Relevance of accreditation
Accreditation is an indicator of the quality of education being imparted by the colleges and universities concerned. It also
suggests the standard of infrastructure, faculty, teaching and learning methods and research activities in the institution. For mushrooming institutes, standard has never been the priority. In most cases the accreditation and rating agencies are only
embellishment for the institutes to project their name in the market. According to Professor Dr S Ramachandran, “The role
of accreditation is very important. However, there is a need for a body, which will develop accreditation standards through
consultation with key constituents in the academic community such as faculty and administrators along with practitioners in
various fields and members of the public.”
Global recognition of Indian degrees
India is a provisional member of Washington Accord since 2007 and might soon get a full-fledged status by this year. This would in a way enable global recognition of Indian degrees and improve the employability of Indian engineers in other countries. Professor ORS Rao, Vice Chancellor, ICFAI University shares his views on this by saying, “Once India becomes a full-fledged member of Washington Accord, students looking forward to pursue higher studies abroad, particularly in the US and Europe, need not study extra courses, concurrent with their PG programmes, as is the case right now. It will facilitate recruitment of fresh engineering graduates by overseas employers, as they can correlate the educational standards of the Indian students with degrees in their respective countries. It will also enable Indian Universities and accreditation agencies to standardise their engineering educational standards with those of the other members of Washington Accord (WA).” In a nutshell, it will help in improving overall quality of the engineering education in India.
|To compete with the world during the so-called Knowledge Age, we cannot only depend on geography, natural resources and cheap labour instead we can only thrive on brainpower and innovation
Expectations of the institutes
Today, technical education needs to be viewed as a long term investment for the promotion of social, economic growth and cultural development. Some of the policy expectations of institutions for the development of institutes are:
>> Clear-cut education policy
>> Increased budget allocation for education specially primary and secondary education
>> Improving quality of secondary education
>> Reforming the structure of secondary education to instill creativity and curiosity among the students.
>> A single authority for looking after the higher education sector.
>> A single authority for accreditation according to international standards.
>> A clear-cut guideline for academiaindustry interaction.
>> Providing substantial incentives for in-house R&D programmes.
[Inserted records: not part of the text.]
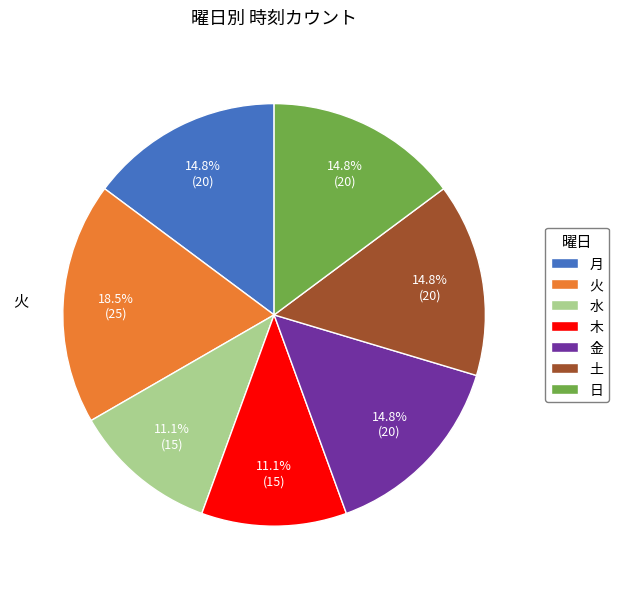

Count the number of slices in the pie.

7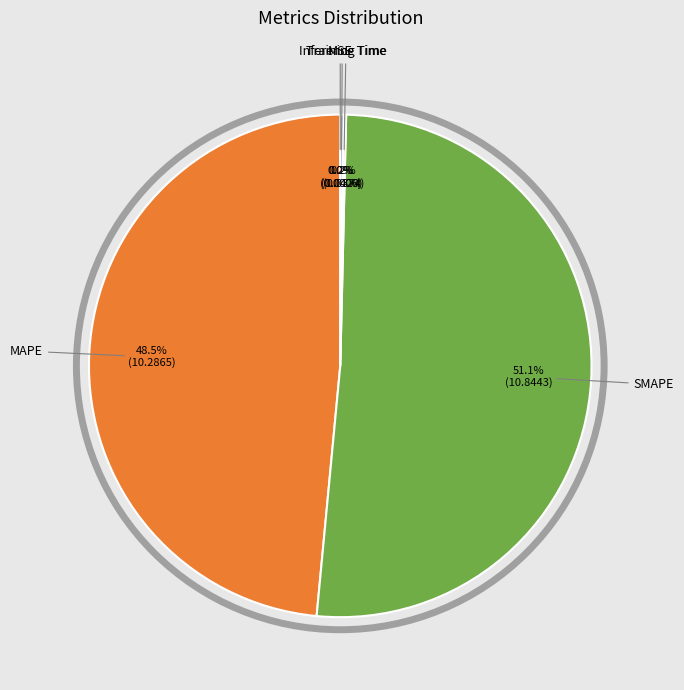

Is there a majority slice in this chart?

Yes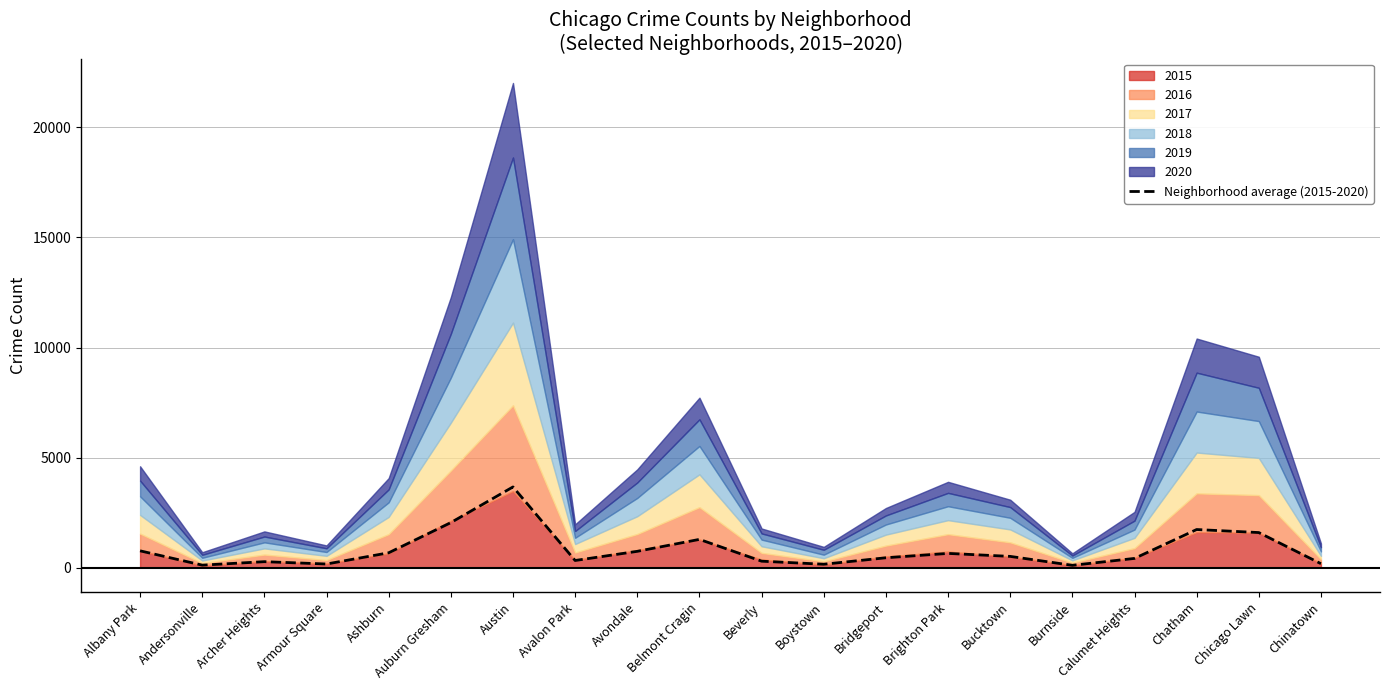

Which category has the lowest value across all series?

Burnside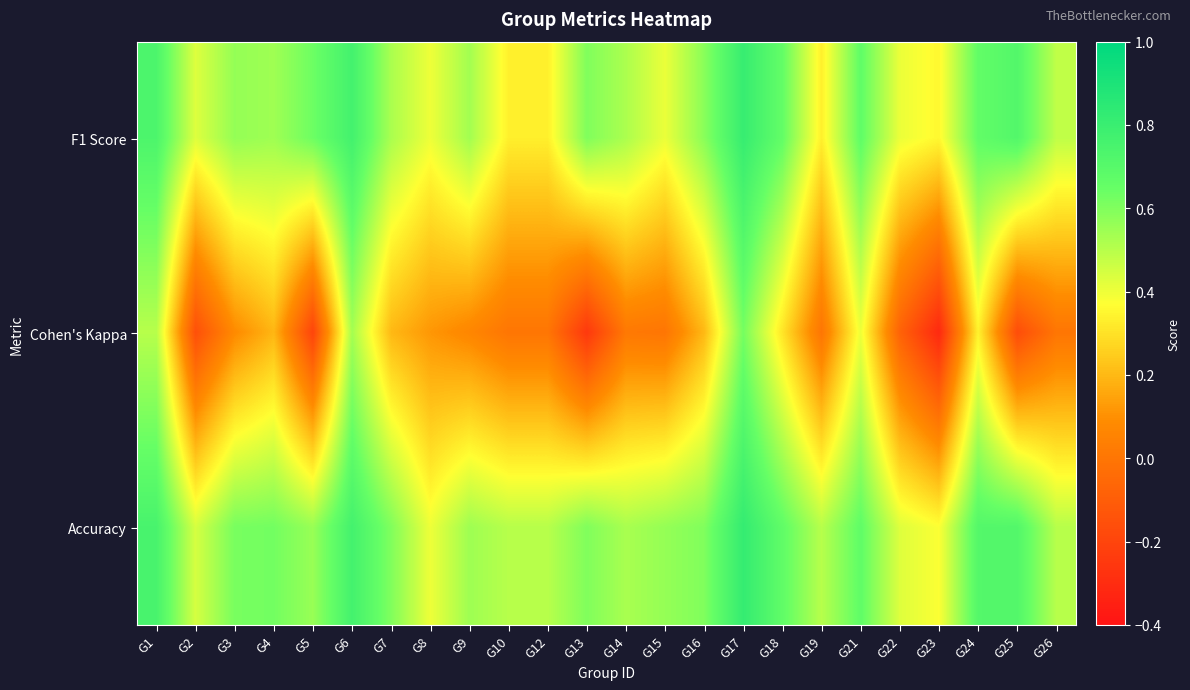

Between G14 and G23, which series saw the biggest shift?

Cohen's Kappa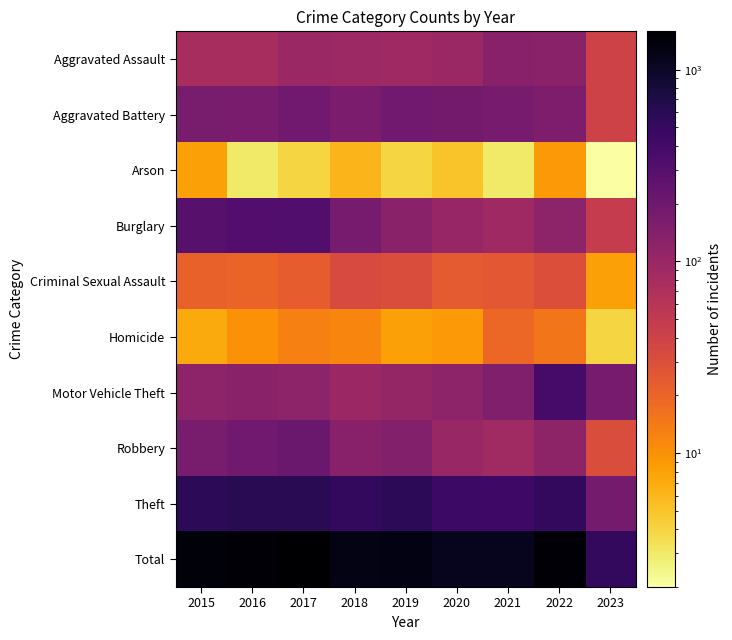

Which series has the largest range (max minus min)?

Total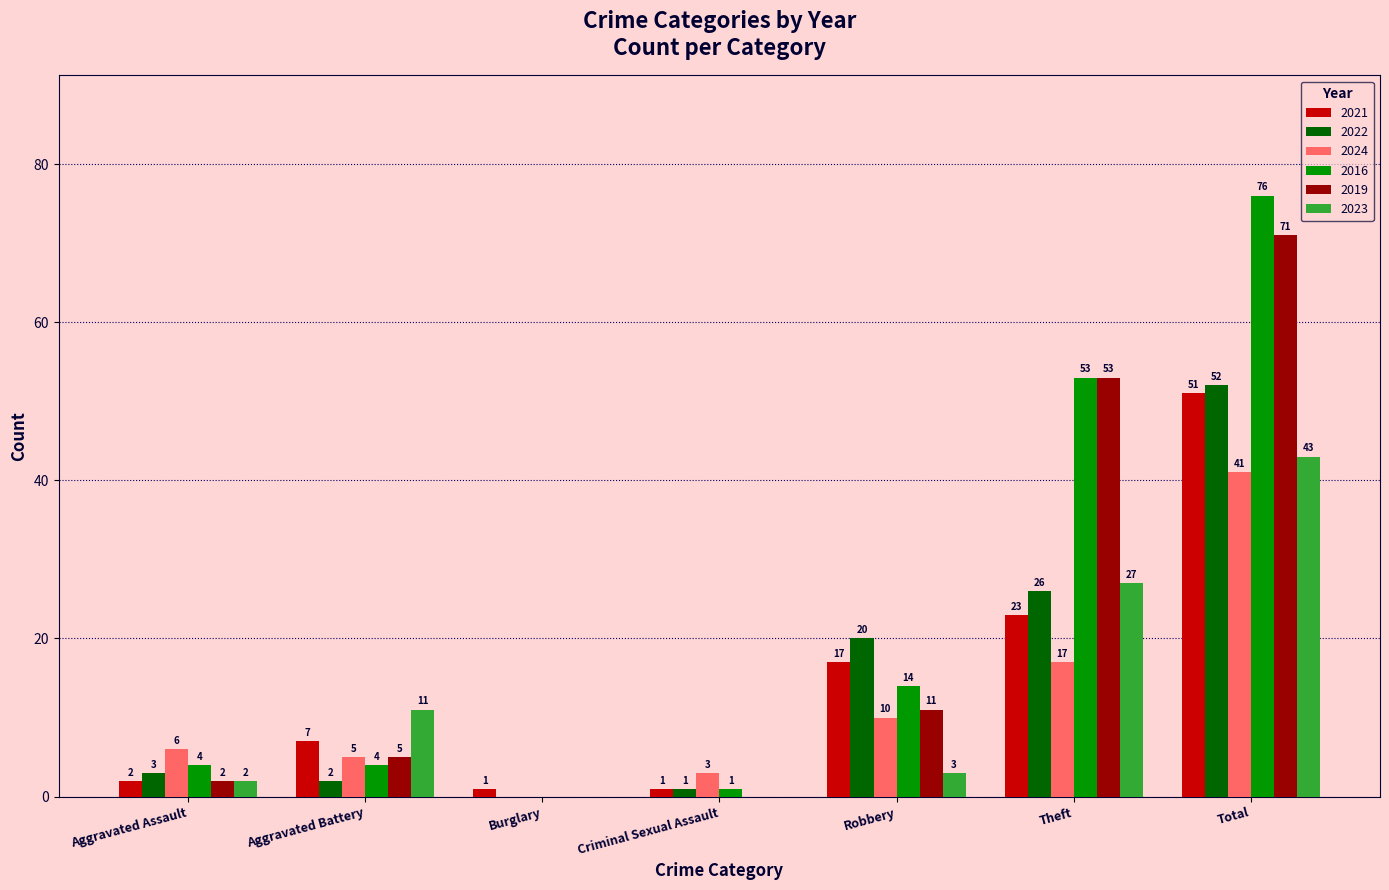

What is the difference between the 2022 values at Total and Burglary?

52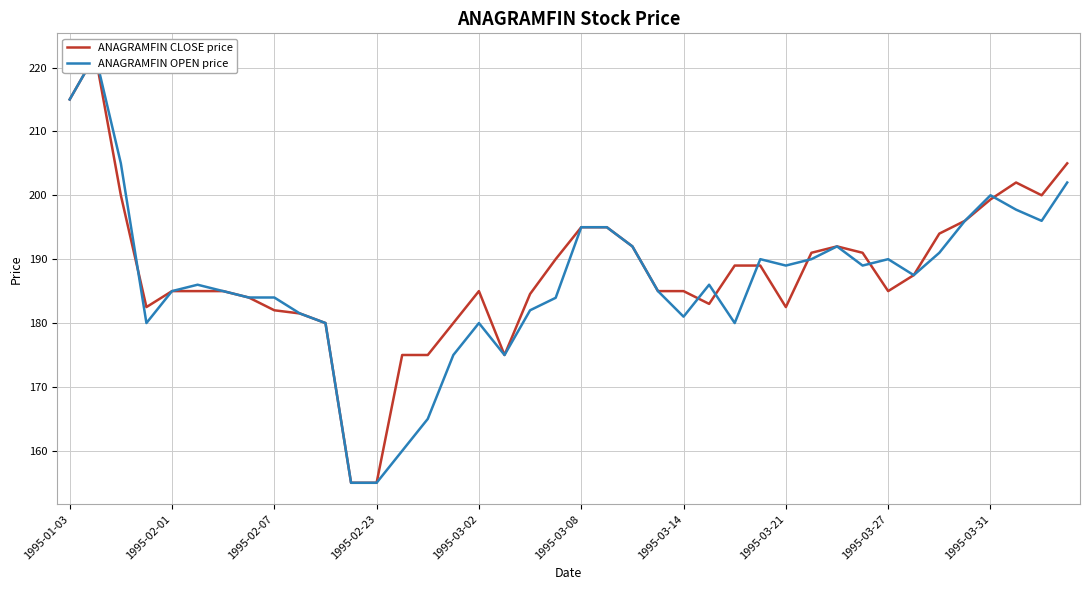

How many interior local valleys does the ANAGRAMFIN CLOSE price series have?

6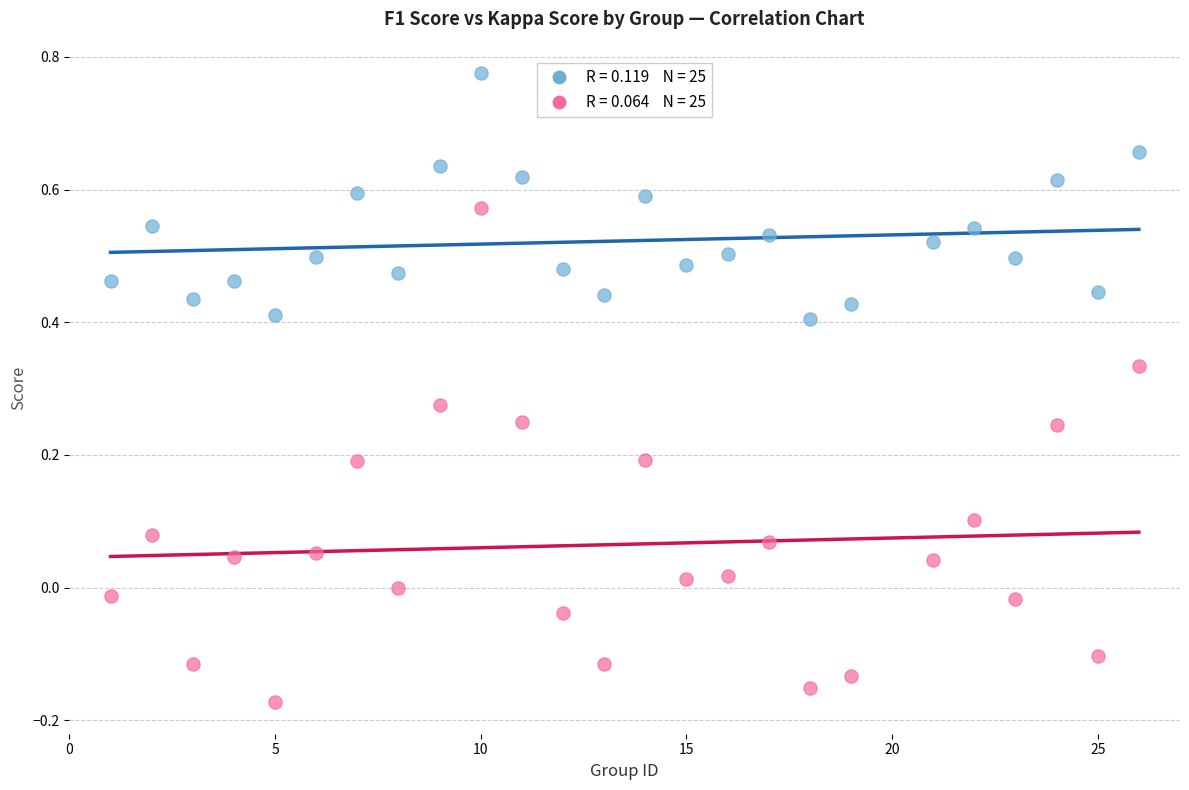

Across all data points, what is the range of Y values (max minus min)?

0.9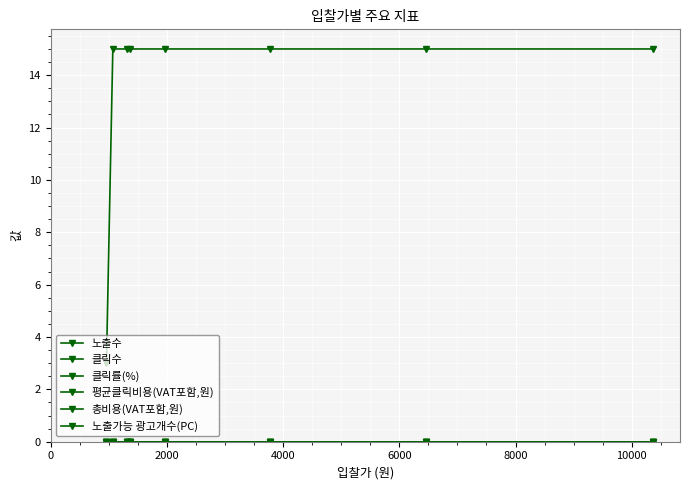

Does the chart have visible grid lines?

Yes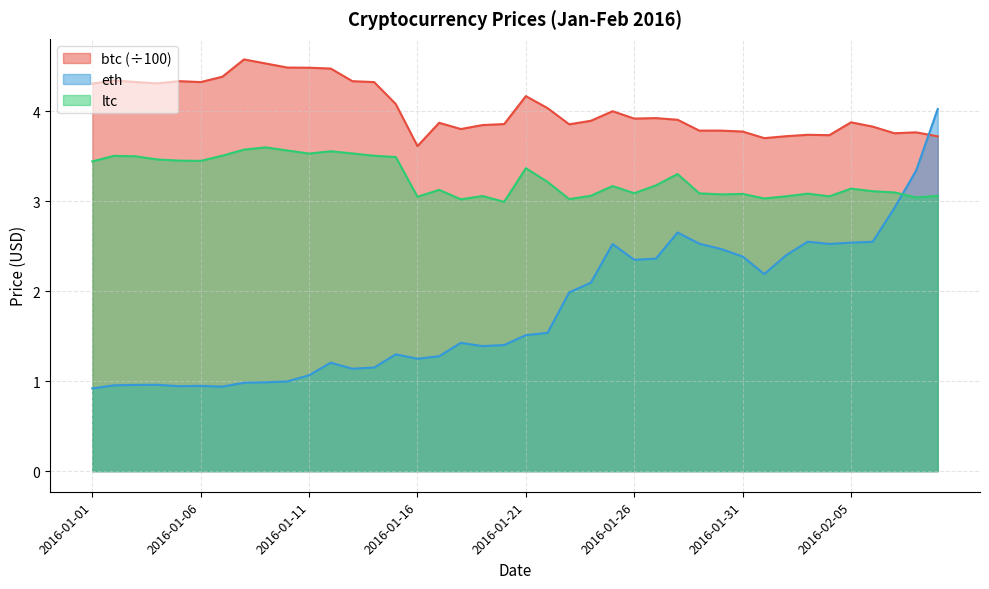

The ltc series shows 1.5 at 2016-01-29. True or false?

False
>> Substantial financial help to all the institutions based on their accreditation status.
The technical education sector should rapidly adopt and respond to the changing scenario. The technical institutions generate funds from traditional sources like central government, state government, government departments and agencies, alumni and students. But the funding from the government sources is slowly drying up in the context of the new economic and industrial policies that call for privatisation and decreasing role of government in higher education and increasing demands for funding primary education. Therefore, there is an urgent need to look for more funding with innovative strategies.
Engineering educators must also tap the students’ potential, passion, curiosity and dreams. It is only possible if students are taught how to improve their communication skills and how to bring richness in the country’s engineering workforce. Students must also be inculcated the basic understanding of business processes, professional ethics and social responsibilities. Only then, the technical education can flourish.